Description of the task:
Please find every line in the entries below that contains the string "which", and copy it.

Material provided:
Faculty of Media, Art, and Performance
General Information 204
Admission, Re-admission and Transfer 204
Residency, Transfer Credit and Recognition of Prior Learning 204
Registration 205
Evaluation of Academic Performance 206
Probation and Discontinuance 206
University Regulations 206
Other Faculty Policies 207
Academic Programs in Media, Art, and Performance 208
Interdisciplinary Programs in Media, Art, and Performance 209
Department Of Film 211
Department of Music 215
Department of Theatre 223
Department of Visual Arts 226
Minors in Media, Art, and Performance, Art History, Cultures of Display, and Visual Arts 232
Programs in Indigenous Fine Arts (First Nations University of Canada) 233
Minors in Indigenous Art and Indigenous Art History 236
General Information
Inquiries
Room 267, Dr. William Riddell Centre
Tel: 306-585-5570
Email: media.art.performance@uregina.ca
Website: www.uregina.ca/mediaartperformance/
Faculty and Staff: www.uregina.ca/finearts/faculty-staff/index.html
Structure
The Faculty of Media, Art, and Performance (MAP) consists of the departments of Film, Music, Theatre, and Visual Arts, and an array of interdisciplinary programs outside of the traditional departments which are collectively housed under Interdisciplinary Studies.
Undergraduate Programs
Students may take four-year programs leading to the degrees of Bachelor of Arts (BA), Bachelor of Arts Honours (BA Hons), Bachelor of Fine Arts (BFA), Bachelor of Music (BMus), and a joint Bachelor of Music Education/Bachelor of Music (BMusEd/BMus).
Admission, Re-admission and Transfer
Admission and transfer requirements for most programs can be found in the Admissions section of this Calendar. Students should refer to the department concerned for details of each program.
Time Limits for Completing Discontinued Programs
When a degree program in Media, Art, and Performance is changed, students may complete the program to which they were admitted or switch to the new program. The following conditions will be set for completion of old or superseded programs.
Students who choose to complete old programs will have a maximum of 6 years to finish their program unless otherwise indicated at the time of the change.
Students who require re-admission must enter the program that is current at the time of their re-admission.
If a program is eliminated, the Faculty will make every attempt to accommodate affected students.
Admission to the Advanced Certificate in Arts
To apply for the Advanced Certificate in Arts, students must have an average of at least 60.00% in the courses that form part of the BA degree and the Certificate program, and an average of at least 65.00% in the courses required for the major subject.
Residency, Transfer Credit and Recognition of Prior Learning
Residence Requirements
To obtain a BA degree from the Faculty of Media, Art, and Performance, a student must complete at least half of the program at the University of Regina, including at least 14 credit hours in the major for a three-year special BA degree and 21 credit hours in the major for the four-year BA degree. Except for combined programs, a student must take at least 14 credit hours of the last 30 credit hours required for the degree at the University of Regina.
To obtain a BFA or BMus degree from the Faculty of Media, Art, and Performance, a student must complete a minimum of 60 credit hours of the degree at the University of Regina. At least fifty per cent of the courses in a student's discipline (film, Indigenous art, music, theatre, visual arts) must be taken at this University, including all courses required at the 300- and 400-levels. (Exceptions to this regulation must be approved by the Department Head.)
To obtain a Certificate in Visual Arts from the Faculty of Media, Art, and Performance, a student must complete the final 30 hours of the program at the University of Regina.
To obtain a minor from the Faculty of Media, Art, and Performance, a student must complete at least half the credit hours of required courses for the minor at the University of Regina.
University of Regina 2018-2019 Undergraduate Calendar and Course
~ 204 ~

Answer to this exercise:
The Faculty of Media, Art, and Performance (MAP) consists of the departments of Film, Music, Theatre, and Visual Arts, and an array of interdisciplinary programs outside of the traditional departments which are collectively housed under Interdisciplinary Studies.
When a degree program in Media, Art, and Performance is changed, students may complete the program to which they were admitted or switch to the new program. The following conditions will be set for completion of old or superseded programs.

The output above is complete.